───── Extracted material
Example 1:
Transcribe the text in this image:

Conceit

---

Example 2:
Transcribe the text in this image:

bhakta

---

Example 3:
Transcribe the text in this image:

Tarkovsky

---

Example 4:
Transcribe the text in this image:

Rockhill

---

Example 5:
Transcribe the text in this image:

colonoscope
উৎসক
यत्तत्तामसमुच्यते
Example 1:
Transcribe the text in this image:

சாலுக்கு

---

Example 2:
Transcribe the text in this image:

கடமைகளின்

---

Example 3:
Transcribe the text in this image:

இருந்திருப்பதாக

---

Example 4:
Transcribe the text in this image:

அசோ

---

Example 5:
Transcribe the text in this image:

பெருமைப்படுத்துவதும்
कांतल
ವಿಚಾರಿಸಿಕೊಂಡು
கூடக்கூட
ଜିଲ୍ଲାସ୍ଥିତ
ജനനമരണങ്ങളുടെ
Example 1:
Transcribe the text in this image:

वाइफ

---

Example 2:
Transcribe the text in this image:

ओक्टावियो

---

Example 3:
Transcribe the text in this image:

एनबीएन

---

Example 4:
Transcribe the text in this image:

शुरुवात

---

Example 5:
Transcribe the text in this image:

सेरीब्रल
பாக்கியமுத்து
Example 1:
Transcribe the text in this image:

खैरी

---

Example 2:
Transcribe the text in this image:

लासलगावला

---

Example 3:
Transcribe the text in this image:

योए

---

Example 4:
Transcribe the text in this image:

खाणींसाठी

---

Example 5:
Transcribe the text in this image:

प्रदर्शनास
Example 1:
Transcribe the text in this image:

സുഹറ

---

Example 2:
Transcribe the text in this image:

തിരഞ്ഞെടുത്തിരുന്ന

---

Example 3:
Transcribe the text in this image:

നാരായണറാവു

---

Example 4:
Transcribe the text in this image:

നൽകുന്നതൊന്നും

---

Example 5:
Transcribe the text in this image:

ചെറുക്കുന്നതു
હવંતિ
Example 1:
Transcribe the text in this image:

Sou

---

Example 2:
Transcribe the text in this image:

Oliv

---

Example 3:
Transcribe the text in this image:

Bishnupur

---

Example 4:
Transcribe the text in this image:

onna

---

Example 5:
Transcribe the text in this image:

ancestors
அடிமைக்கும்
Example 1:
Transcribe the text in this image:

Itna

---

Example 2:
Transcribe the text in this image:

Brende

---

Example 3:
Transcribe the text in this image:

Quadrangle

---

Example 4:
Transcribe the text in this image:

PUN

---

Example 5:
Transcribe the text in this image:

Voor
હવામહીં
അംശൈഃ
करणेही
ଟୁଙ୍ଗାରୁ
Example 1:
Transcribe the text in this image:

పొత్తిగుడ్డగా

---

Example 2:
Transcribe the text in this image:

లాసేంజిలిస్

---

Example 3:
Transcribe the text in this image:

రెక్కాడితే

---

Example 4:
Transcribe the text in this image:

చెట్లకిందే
──────────
Repeat each record exactly. Omit nothing.

:: Exercise answer ::
Example 1:
Transcribe the text in this image:

Conceit

---

Example 2:
Transcribe the text in this image:

bhakta

---

Example 3:
Transcribe the text in this image:

Tarkovsky

---

Example 4:
Transcribe the text in this image:

Rockhill

---

Example 5:
Transcribe the text in this image:

colonoscope
উৎসক
यत्तत्तामसमुच्यते
Example 1:
Transcribe the text in this image:

சாலுக்கு

---

Example 2:
Transcribe the text in this image:

கடமைகளின்

---

Example 3:
Transcribe the text in this image:

இருந்திருப்பதாக

---

Example 4:
Transcribe the text in this image:

அசோ

---

Example 5:
Transcribe the text in this image:

பெருமைப்படுத்துவதும்
कांतल
ವಿಚಾರಿಸಿಕೊಂಡು
கூடக்கூட
ଜିଲ୍ଲାସ୍ଥିତ
ജനനമരണങ്ങളുടെ
Example 1:
Transcribe the text in this image:

वाइफ

---

Example 2:
Transcribe the text in this image:

ओक्टावियो

---

Example 3:
Transcribe the text in this image:

एनबीएन

---

Example 4:
Transcribe the text in this image:

शुरुवात

---

Example 5:
Transcribe the text in this image:

सेरीब्रल
பாக்கியமுத்து
Example 1:
Transcribe the text in this image:

खैरी

---

Example 2:
Transcribe the text in this image:

लासलगावला

---

Example 3:
Transcribe the text in this image:

योए

---

Example 4:
Transcribe the text in this image:

खाणींसाठी

---

Example 5:
Transcribe the text in this image:

प्रदर्शनास
Example 1:
Transcribe the text in this image:

സുഹറ

---

Example 2:
Transcribe the text in this image:

തിരഞ്ഞെടുത്തിരുന്ന

---

Example 3:
Transcribe the text in this image:

നാരായണറാവു

---

Example 4:
Transcribe the text in this image:

നൽകുന്നതൊന്നും

---

Example 5:
Transcribe the text in this image:

ചെറുക്കുന്നതു
હવંતિ
Example 1:
Transcribe the text in this image:

Sou

---

Example 2:
Transcribe the text in this image:

Oliv

---

Example 3:
Transcribe the text in this image:

Bishnupur

---

Example 4:
Transcribe the text in this image:

onna

---

Example 5:
Transcribe the text in this image:

ancestors
அடிமைக்கும்
Example 1:
Transcribe the text in this image:

Itna

---

Example 2:
Transcribe the text in this image:

Brende

---

Example 3:
Transcribe the text in this image:

Quadrangle

---

Example 4:
Transcribe the text in this image:

PUN

---

Example 5:
Transcribe the text in this image:

Voor
હવામહીં
അംശൈഃ
करणेही
ଟୁଙ୍ଗାରୁ
Example 1:
Transcribe the text in this image:

పొత్తిగుడ్డగా

---

Example 2:
Transcribe the text in this image:

లాసేంజిలిస్

---

Example 3:
Transcribe the text in this image:

రెక్కాడితే

---

Example 4:
Transcribe the text in this image:

చెట్లకిందే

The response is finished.